* _ASSIGNED TASK_:
Return each record word for word, keeping none of its pictures.

* _EXTRACTED ENTRIES_:

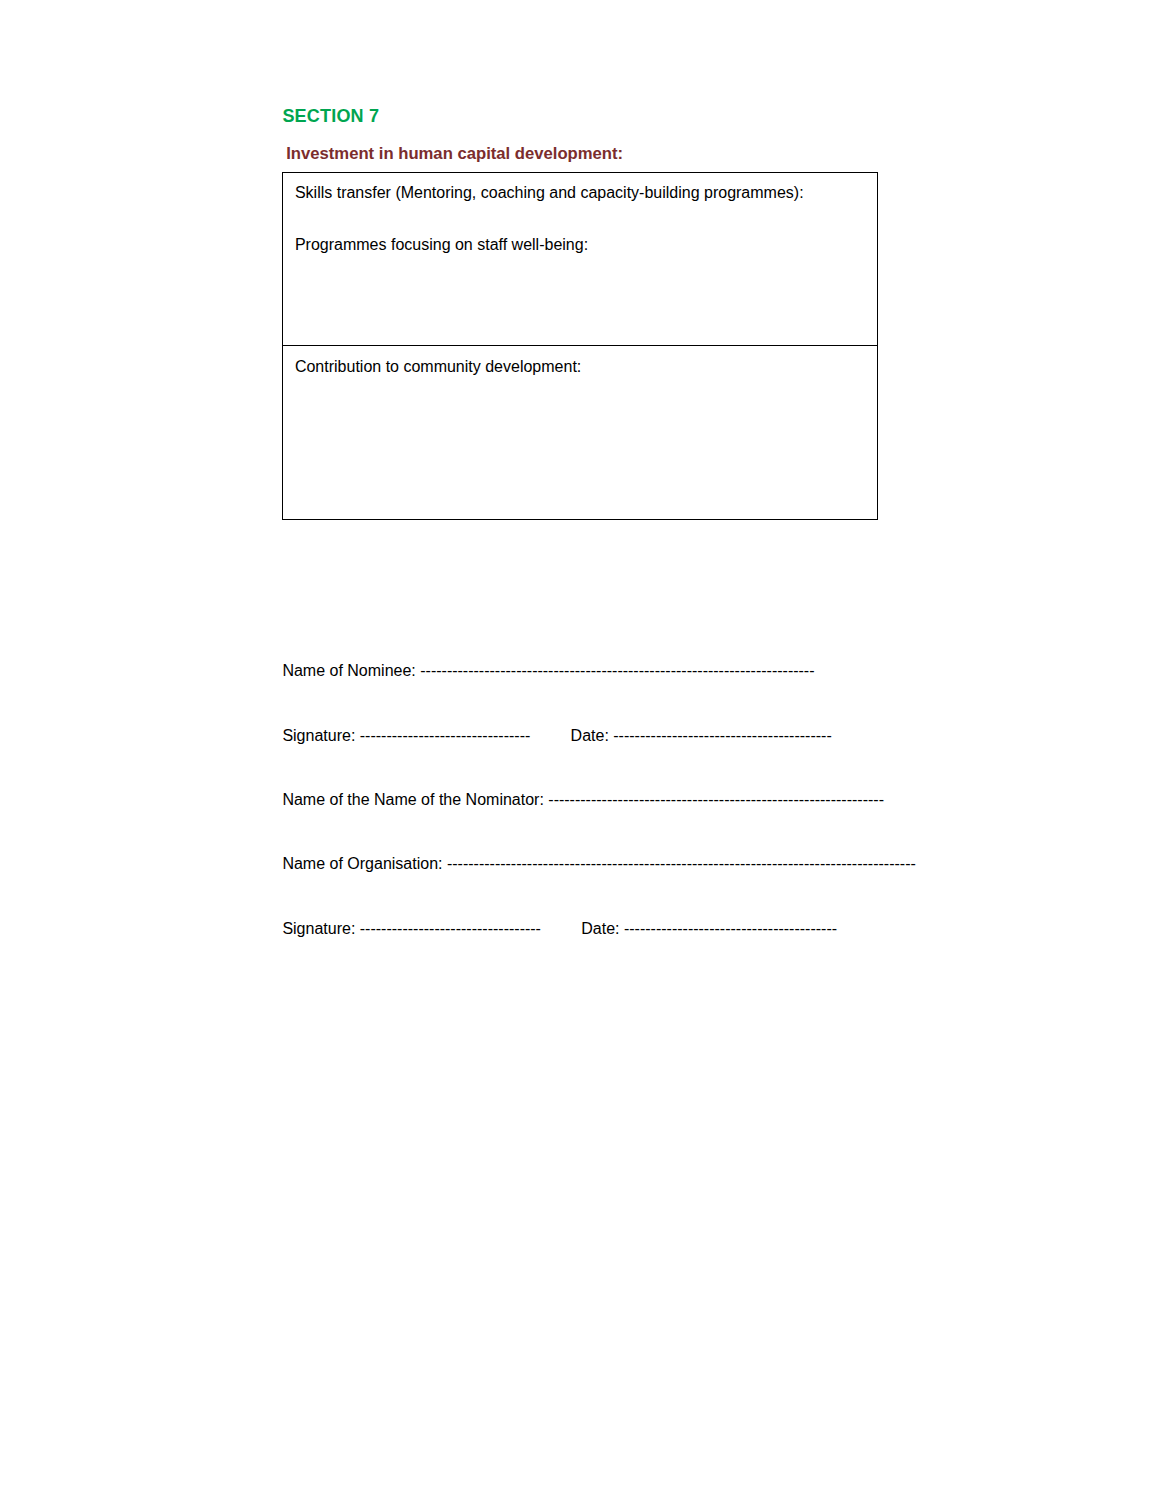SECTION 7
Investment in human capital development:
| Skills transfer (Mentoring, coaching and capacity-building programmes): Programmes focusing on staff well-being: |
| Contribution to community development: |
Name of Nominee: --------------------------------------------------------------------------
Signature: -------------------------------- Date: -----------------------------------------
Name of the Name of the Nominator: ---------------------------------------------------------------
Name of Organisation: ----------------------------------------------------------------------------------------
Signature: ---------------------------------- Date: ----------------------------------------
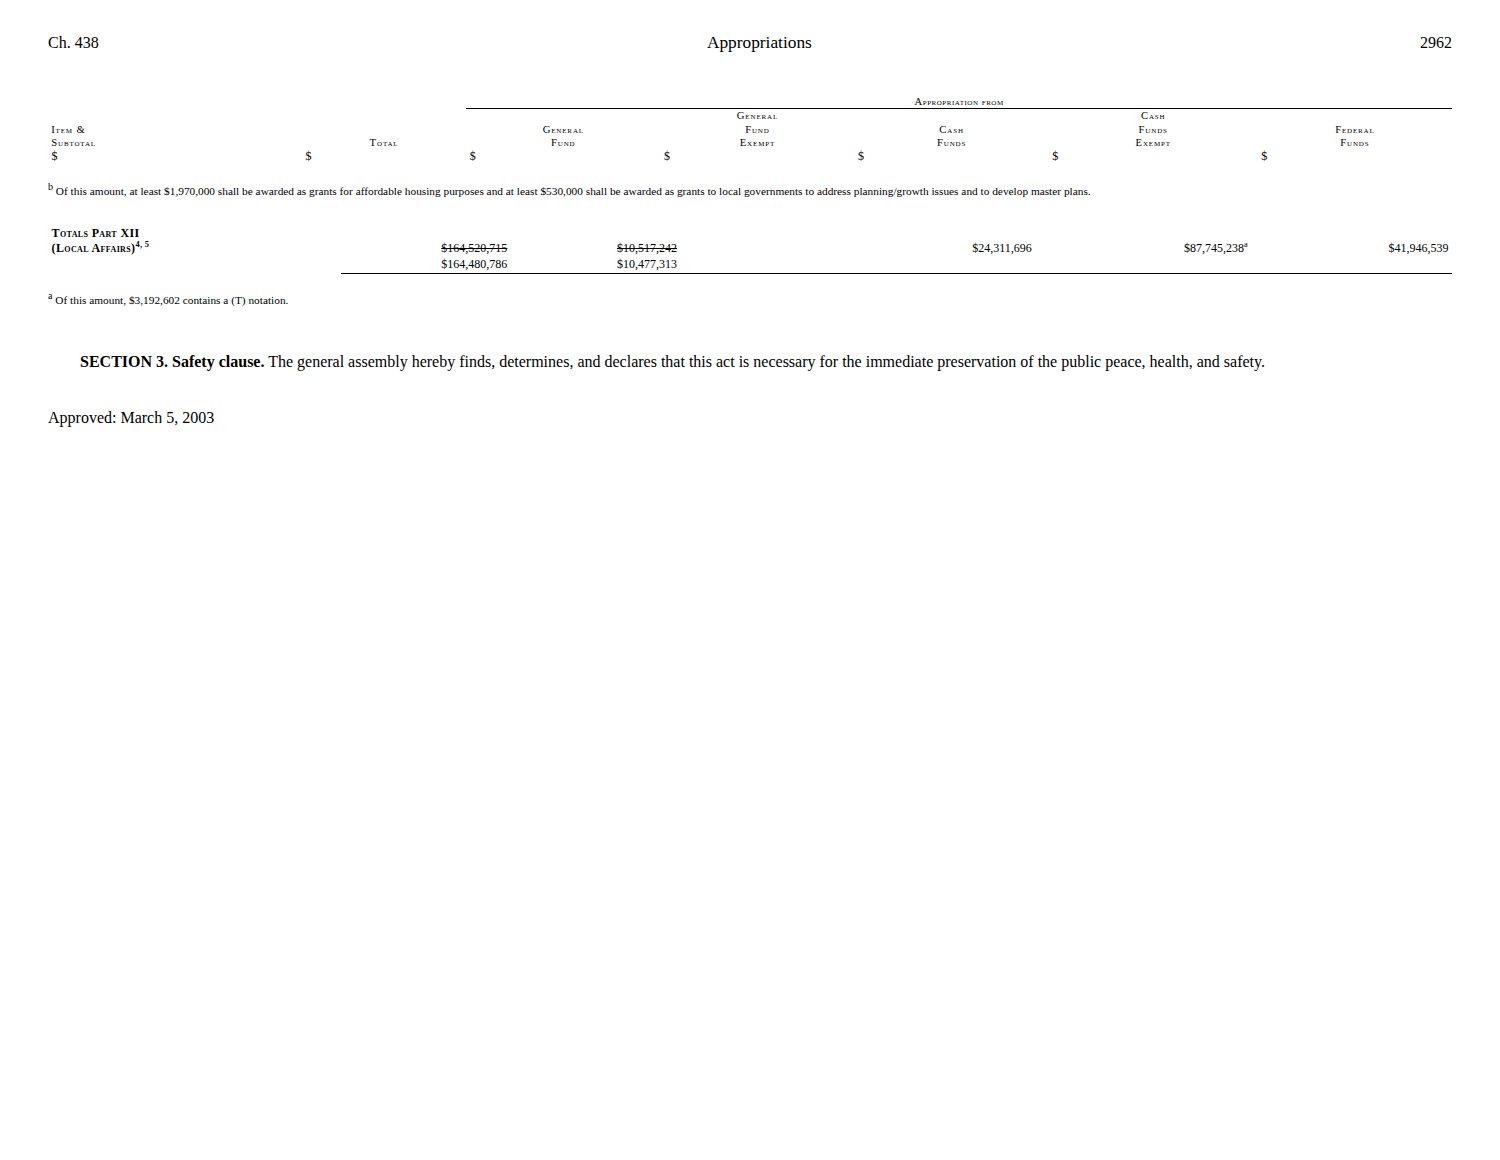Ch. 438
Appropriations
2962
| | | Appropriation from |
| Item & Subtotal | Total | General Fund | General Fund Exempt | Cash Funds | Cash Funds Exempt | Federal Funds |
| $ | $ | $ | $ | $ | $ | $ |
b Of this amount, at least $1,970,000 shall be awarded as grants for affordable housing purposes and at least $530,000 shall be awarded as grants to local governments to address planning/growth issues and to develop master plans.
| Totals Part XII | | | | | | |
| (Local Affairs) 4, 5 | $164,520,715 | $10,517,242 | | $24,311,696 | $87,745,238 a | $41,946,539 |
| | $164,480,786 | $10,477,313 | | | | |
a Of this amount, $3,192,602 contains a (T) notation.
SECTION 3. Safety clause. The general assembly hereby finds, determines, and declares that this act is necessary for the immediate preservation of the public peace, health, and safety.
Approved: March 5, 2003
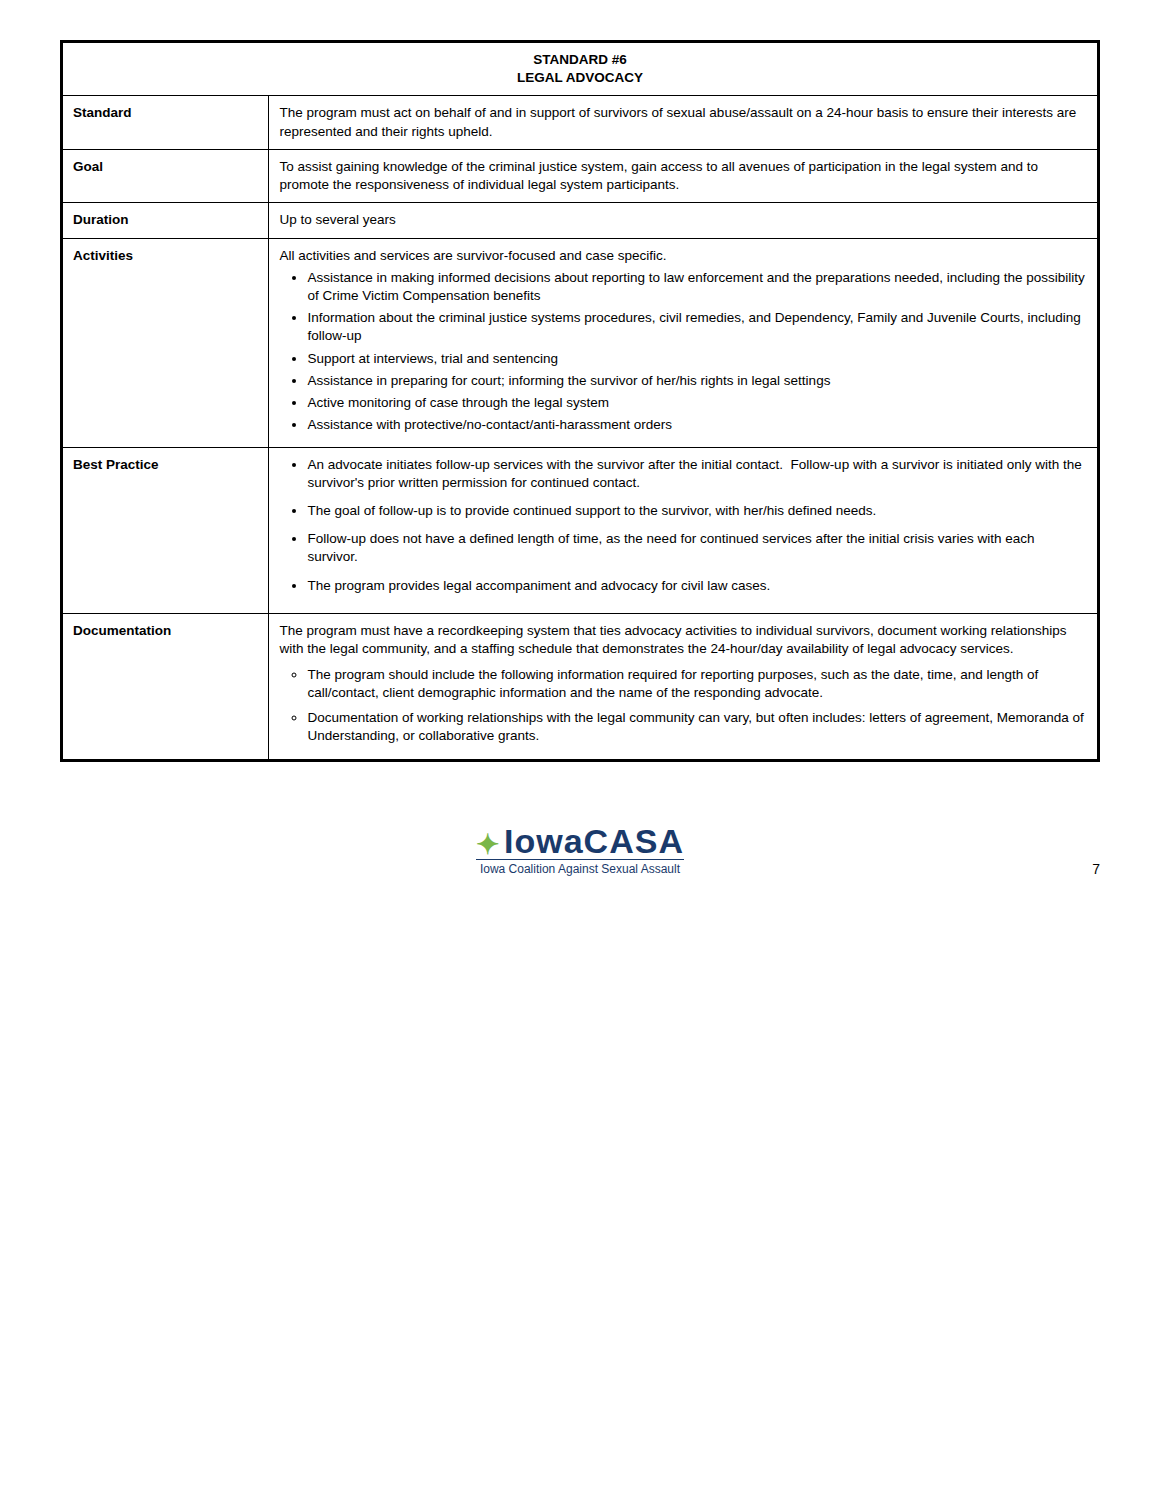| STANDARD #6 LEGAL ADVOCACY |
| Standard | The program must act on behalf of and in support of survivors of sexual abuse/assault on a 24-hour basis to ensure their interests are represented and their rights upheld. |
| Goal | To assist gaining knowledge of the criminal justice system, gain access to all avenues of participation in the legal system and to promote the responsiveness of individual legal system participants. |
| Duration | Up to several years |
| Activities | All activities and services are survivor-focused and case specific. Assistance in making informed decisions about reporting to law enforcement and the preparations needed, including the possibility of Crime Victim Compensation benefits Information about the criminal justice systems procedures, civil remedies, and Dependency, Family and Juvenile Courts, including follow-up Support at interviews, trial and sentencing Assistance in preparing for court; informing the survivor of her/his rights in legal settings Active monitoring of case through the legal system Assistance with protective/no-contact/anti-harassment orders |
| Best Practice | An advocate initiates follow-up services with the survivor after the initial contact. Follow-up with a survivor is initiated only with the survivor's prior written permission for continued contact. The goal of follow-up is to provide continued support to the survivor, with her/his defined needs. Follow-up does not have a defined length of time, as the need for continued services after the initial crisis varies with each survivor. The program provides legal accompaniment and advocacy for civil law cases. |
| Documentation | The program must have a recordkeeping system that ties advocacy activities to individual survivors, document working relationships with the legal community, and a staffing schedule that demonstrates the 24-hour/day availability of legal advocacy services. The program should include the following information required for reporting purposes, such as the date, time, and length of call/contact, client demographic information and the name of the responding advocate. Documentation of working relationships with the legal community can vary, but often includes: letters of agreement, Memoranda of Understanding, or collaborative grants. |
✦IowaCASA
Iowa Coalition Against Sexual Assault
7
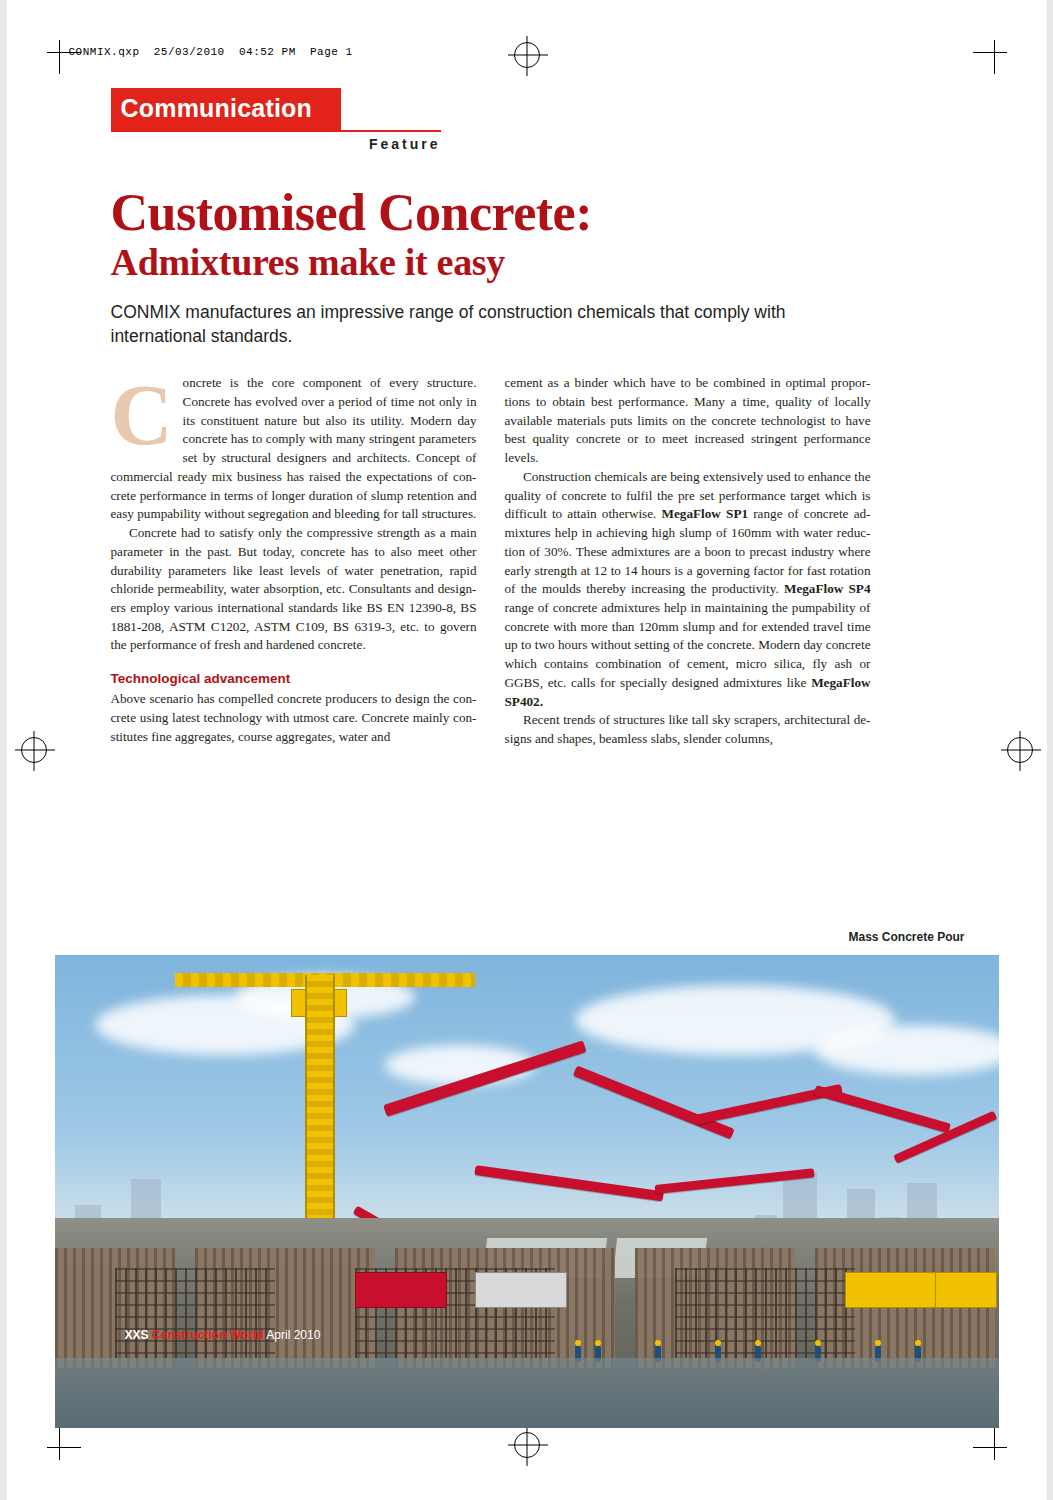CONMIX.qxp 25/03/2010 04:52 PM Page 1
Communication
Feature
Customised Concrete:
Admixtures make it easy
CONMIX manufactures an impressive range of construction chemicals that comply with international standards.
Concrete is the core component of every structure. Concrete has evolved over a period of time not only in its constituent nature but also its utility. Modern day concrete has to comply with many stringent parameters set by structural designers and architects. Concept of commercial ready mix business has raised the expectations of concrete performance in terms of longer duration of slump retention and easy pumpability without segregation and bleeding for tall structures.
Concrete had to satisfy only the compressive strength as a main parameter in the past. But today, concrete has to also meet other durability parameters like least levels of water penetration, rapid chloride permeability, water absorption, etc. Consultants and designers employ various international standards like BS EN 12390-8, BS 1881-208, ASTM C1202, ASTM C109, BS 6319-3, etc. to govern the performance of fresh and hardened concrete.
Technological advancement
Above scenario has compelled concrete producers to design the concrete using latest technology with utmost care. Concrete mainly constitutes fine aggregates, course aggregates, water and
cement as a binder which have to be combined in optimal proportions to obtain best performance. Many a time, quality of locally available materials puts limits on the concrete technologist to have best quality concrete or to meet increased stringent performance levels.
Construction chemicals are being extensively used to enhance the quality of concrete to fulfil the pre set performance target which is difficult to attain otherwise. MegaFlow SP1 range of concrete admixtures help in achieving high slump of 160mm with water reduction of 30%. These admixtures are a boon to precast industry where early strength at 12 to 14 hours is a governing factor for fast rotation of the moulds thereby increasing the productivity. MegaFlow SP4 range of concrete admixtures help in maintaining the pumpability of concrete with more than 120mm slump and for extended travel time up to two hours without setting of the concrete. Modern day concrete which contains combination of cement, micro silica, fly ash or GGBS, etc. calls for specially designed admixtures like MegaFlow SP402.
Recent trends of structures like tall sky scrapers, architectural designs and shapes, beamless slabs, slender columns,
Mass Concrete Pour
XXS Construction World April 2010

* _SOLUTION TO THE EXERCISE_:
SECTION 7
Investment in human capital development:
| Skills transfer (Mentoring, coaching and capacity-building programmes): Programmes focusing on staff well-being: |
| Contribution to community development: |
Name of Nominee: --------------------------------------------------------------------------
Signature: -------------------------------- Date: -----------------------------------------
Name of the Name of the Nominator: ---------------------------------------------------------------
Name of Organisation: ----------------------------------------------------------------------------------------
Signature: ---------------------------------- Date: ----------------------------------------
Ch. 438
Appropriations
2962
| | | Appropriation from |
| Item & Subtotal | Total | General Fund | General Fund Exempt | Cash Funds | Cash Funds Exempt | Federal Funds |
| $ | $ | $ | $ | $ | $ | $ |
b Of this amount, at least $1,970,000 shall be awarded as grants for affordable housing purposes and at least $530,000 shall be awarded as grants to local governments to address planning/growth issues and to develop master plans.
| Totals Part XII | | | | | | |
| (Local Affairs) 4, 5 | $164,520,715 | $10,517,242 | | $24,311,696 | $87,745,238 a | $41,946,539 |
| | $164,480,786 | $10,477,313 | | | | |
a Of this amount, $3,192,602 contains a (T) notation.
SECTION 3. Safety clause. The general assembly hereby finds, determines, and declares that this act is necessary for the immediate preservation of the public peace, health, and safety.
Approved: March 5, 2003
| STANDARD #6 LEGAL ADVOCACY |
| Standard | The program must act on behalf of and in support of survivors of sexual abuse/assault on a 24-hour basis to ensure their interests are represented and their rights upheld. |
| Goal | To assist gaining knowledge of the criminal justice system, gain access to all avenues of participation in the legal system and to promote the responsiveness of individual legal system participants. |
| Duration | Up to several years |
| Activities | All activities and services are survivor-focused and case specific. Assistance in making informed decisions about reporting to law enforcement and the preparations needed, including the possibility of Crime Victim Compensation benefits Information about the criminal justice systems procedures, civil remedies, and Dependency, Family and Juvenile Courts, including follow-up Support at interviews, trial and sentencing Assistance in preparing for court; informing the survivor of her/his rights in legal settings Active monitoring of case through the legal system Assistance with protective/no-contact/anti-harassment orders |
| Best Practice | An advocate initiates follow-up services with the survivor after the initial contact. Follow-up with a survivor is initiated only with the survivor's prior written permission for continued contact. The goal of follow-up is to provide continued support to the survivor, with her/his defined needs. Follow-up does not have a defined length of time, as the need for continued services after the initial crisis varies with each survivor. The program provides legal accompaniment and advocacy for civil law cases. |
| Documentation | The program must have a recordkeeping system that ties advocacy activities to individual survivors, document working relationships with the legal community, and a staffing schedule that demonstrates the 24-hour/day availability of legal advocacy services. The program should include the following information required for reporting purposes, such as the date, time, and length of call/contact, client demographic information and the name of the responding advocate. Documentation of working relationships with the legal community can vary, but often includes: letters of agreement, Memoranda of Understanding, or collaborative grants. |
✦IowaCASA
Iowa Coalition Against Sexual Assault
7
CONMIX.qxp 25/03/2010 04:52 PM Page 1
Communication
Feature
Customised Concrete:
Admixtures make it easy
CONMIX manufactures an impressive range of construction chemicals that comply with international standards.
Concrete is the core component of every structure. Concrete has evolved over a period of time not only in its constituent nature but also its utility. Modern day concrete has to comply with many stringent parameters set by structural designers and architects. Concept of commercial ready mix business has raised the expectations of concrete performance in terms of longer duration of slump retention and easy pumpability without segregation and bleeding for tall structures.
Concrete had to satisfy only the compressive strength as a main parameter in the past. But today, concrete has to also meet other durability parameters like least levels of water penetration, rapid chloride permeability, water absorption, etc. Consultants and designers employ various international standards like BS EN 12390-8, BS 1881-208, ASTM C1202, ASTM C109, BS 6319-3, etc. to govern the performance of fresh and hardened concrete.
Technological advancement
Above scenario has compelled concrete producers to design the concrete using latest technology with utmost care. Concrete mainly constitutes fine aggregates, course aggregates, water and
cement as a binder which have to be combined in optimal proportions to obtain best performance. Many a time, quality of locally available materials puts limits on the concrete technologist to have best quality concrete or to meet increased stringent performance levels.
Construction chemicals are being extensively used to enhance the quality of concrete to fulfil the pre set performance target which is difficult to attain otherwise. MegaFlow SP1 range of concrete admixtures help in achieving high slump of 160mm with water reduction of 30%. These admixtures are a boon to precast industry where early strength at 12 to 14 hours is a governing factor for fast rotation of the moulds thereby increasing the productivity. MegaFlow SP4 range of concrete admixtures help in maintaining the pumpability of concrete with more than 120mm slump and for extended travel time up to two hours without setting of the concrete. Modern day concrete which contains combination of cement, micro silica, fly ash or GGBS, etc. calls for specially designed admixtures like MegaFlow SP402.
Recent trends of structures like tall sky scrapers, architectural designs and shapes, beamless slabs, slender columns,
Mass Concrete Pour
XXS Construction World April 2010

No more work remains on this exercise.